5. The method for preparing a stable functional phycocyanin multiple emulsion as claimed in claim 1 or 2, wherein the emulsification in step (3) is stopped for 2min at 2min intervals and accumulated for 5-8 min.
6. The method for preparing a stable functional phycocyanin multiple emulsion according to claim 3, wherein the lipophilic emulsifier polyglycerol ricinoleate or the biosurfactant triterpenoid saponin in the step (2) accounts for 10% of the oil phase O by mass; and (4) the external water phase is an aqueous solution containing 5-6% of hydrophilic emulsifier by mass fraction.
7. A stable functional phycocyanin multiple emulsion prepared by the method of any one of claims 1 to 6.
8. The use of a stable functional phycocyanin multiple emulsion as claimed in claim 7.

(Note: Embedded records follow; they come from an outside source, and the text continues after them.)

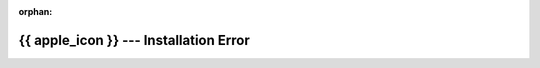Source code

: :orphan:

.. _automated-error-reference-macos:

{{ apple_icon }} --- Installation Error
==========================================

.. card::

   It looks like there was an error during the installation
   script which unfortunately happens sometimes.
   Please try to use :doc:`this guide <homebrew>` instead.
   You are also more than welcome to visit us during our office hours,
   or contact us via :mail:`e-mail <pythonsupport@dtu.dk>`
   or `Discord <ps-discord-invite_>`_.
   More information can be found at our :ref:`homepage <reach-us-reference>`.

   If you have the time, we would grately appreciate
   if you could report the error to us,
   by simply visiting or writing an e-mail to us with what happened,
   and if possible a screenshot of the error.

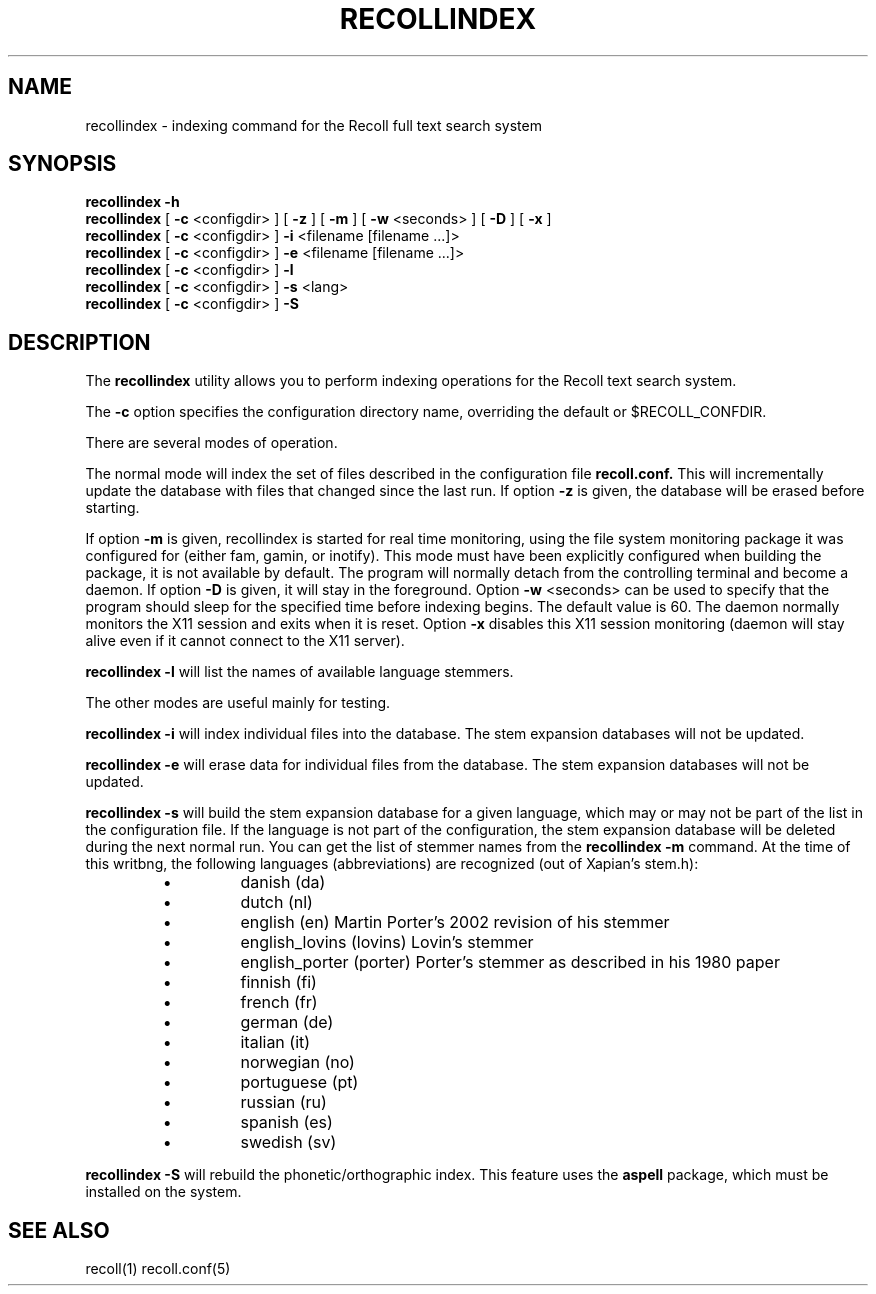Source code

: .\" $Id: recollindex.1,v 1.7 2008-09-05 10:25:54 dockes Exp $ (C) 2005 J.F.Dockes\$
.TH RECOLLINDEX 1 "8 January 2006"
.SH NAME
recollindex \- indexing command for the Recoll full text search system
.SH SYNOPSIS
.B recollindex -h
.br
.B recollindex
[
.B -c
<configdir>
]
[
.B -z
]
[
.B -m
]
[
.B -w
<seconds>
]
[
.B -D
]
[
.B -x
]
.br
.B recollindex 
[
.B -c
<configdir>
]
.B -i 
<filename [filename ...]>
.br
.B recollindex 
[
.B -c
<configdir>
]
.B -e 
<filename [filename ...]>
.br
.B recollindex
[
.B -c
<configdir>
]
.B -l
.br
.B recollindex
[
.B -c
<configdir>
]
.B -s 
<lang>
.br
.B recollindex
[
.B -c
<configdir>
]
.B -S

.SH DESCRIPTION
The
.B recollindex
utility allows you to perform indexing operations for the Recoll text
search system.
.PP
The 
.B -c 
option specifies the configuration directory name, overriding the
default or $RECOLL_CONFDIR.
.PP
There are several modes of operation. 
.PP
The normal mode will index the set of files described in the configuration
file 
.B recoll.conf.
This will incrementally update the database with files that changed since
the last run. If option 
.B -z 
is given, the database will be erased before starting.
.PP
If option 
.B
\-m 
is given, recollindex is started for real time monitoring, using the
file system monitoring package it was configured for (either fam, gamin, or
inotify). This mode must have been explicitly configured when building the
package, it is not available by default. The program will normally detach
from the controlling terminal and become a daemon. If option
.B
\-D 
is given, it will stay in the foreground. Option
.B
\-w 
<seconds> can be used to specify that the program should sleep for the
specified time before indexing begins. The default value is 60. The daemon
normally monitors the X11 session and exits when it is reset.
Option 
.B
\-x
disables this X11 session monitoring (daemon will stay alive even if it
cannot connect to the X11 server).
.PP
.B recollindex -l 
will list the names of available language stemmers.
.PP
The other modes are useful mainly for testing.
.PP
.B recollindex -i
will index individual files into the database. The stem expansion databases
will not be updated.
.PP
.B recollindex -e
will erase data for individual files from the database. The stem expansion
databases will not be updated.
.PP
.B recollindex -s 
will build the stem expansion database for a given language, which may or
may not be part of the list in the configuration file. If the language is
not part of the configuration, the stem expansion database will be deleted
during the next normal run. You can get the list of stemmer names from the
.B recollindex -m
command. At the time of this writbng, the following languages
(abbreviations) are recognized (out of Xapian's stem.h):
.RS
.IP \(bu
danish (da)
.IP \(bu
dutch (nl)
.IP \(bu
english (en) Martin Porter's 2002 revision of his stemmer
.IP \(bu
english_lovins (lovins) Lovin's stemmer
.IP \(bu
english_porter (porter) Porter's stemmer as described in his 1980 paper
.IP \(bu
finnish (fi)
.IP \(bu
french (fr)
.IP \(bu
german (de)
.IP \(bu
italian (it)
.IP \(bu
norwegian (no)
.IP \(bu
portuguese (pt)
.IP \(bu
russian (ru)
.IP \(bu
spanish (es)
.IP \(bu
swedish (sv)
.RE

.B recollindex -S
will rebuild the phonetic/orthographic index. This feature uses the 
.B aspell
package, which must be installed on the system.

.SH SEE ALSO
.PP 
recoll(1) recoll.conf(5)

9. The use of the stable functional phycocyanin multiple emulsion according to claim 8, wherein the stable functional phycocyanin multiple emulsion is used for preparing yoghurt and as a pigment carrier.
10. The yoghurt containing the phycocyanin multiple emulsion is characterized by being prepared by the following steps: preheating pure cow milk to 50-65 ℃, homogenizing under 15-20Mpa, then carrying out heat treatment at 90-95 ℃ for 5-10 min, cooling to 42-45 ℃, inoculating lactobacillus powder, carrying out heat preservation fermentation at 42-45 ℃ for 6-8 h, adding 1-5 wt% of the stable functional phycocyanin multiple emulsion in claim 7, and mixing uniformly to obtain the yoghurt containing the phycocyanin multiple emulsion.